A ONU declarou oficialmente, nesta sexta-feira (22), um cenário de fome em Gaza, o primeiro a afetar o Oriente Médio, atribuindo a culpa a Israel. Especialistas da organização alertaram que 500 mil pessoas estão em uma situação "catastrófica".
A fome em Gaza "poderia ter sido evitada" sem "a obstrução sistemática de Israel", acusou o diretor do Escritório para Coordenação de Assuntos Humanitários (OCHA na sigla em inglês) da ONU, Tom Fletcher, em uma entrevista coletiva em Genebra. "Esta fome atormentará a todos", insistiu.
"Esta é uma fome que poderíamos ter evitado se nos tivessem permitido. Mas os alimentos se acumulam nas fronteiras devido à obstrução sistemática de Israel", acrescentou.
Crime de guerra
O Alto Comissário das Nações Unidas para os Direitos Humanos, Volker Türk, afirmou que "é um crime de guerra utilizar a fome com fins militares", minutos após a ONU declarar oficialmente um cenário de fome em Gaza.

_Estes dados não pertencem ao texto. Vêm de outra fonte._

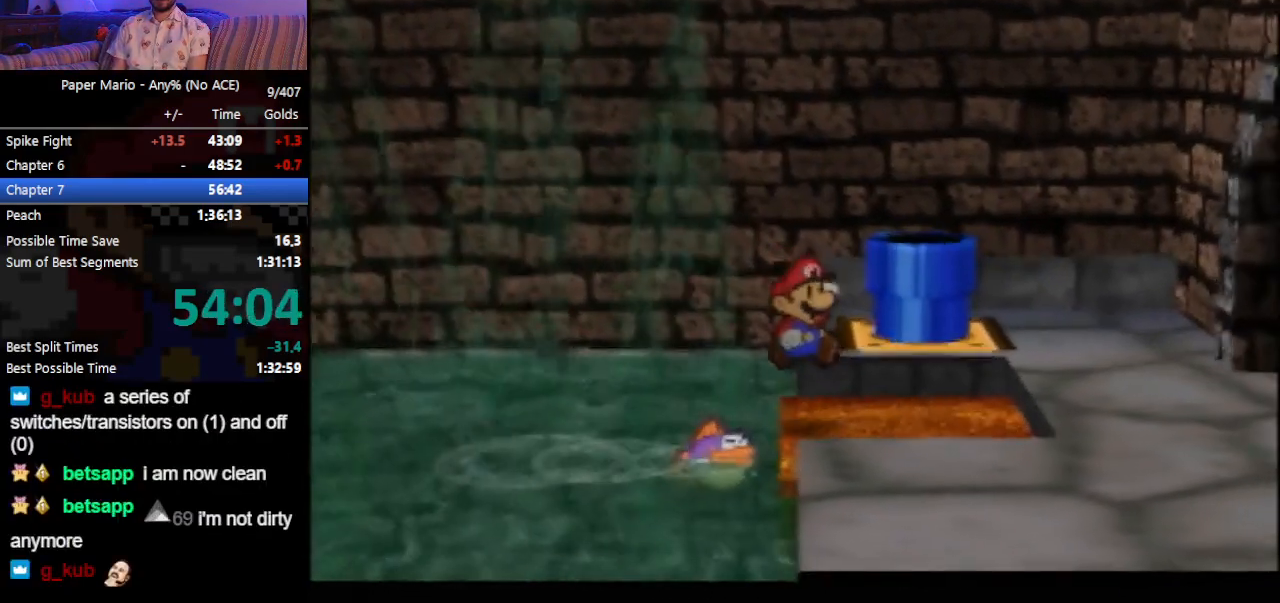
{"buttons": [], "left_stick": "up-right", "events": []}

"Não podemos permitir que esta situação continue com total impunidade", declarou, por sua vez, o secretário-geral da ONU, António Guterres.
Guterres também fez um apelo para "um cessar-fogo imediato, a libertação imediata de todos os reféns e um acesso humanitário total e sem restrições".
Após meses de advertências sobre a fome no território devastado pela guerra, a Classificação Integrada de Segurança Alimentar (IPC), órgão da ONU com sede em Roma, confirmou que a população da Cidade de Gaza está passando fome, que também deve afetar as áreas de Deir al Balah e Khan Yunis até o fim de setembro.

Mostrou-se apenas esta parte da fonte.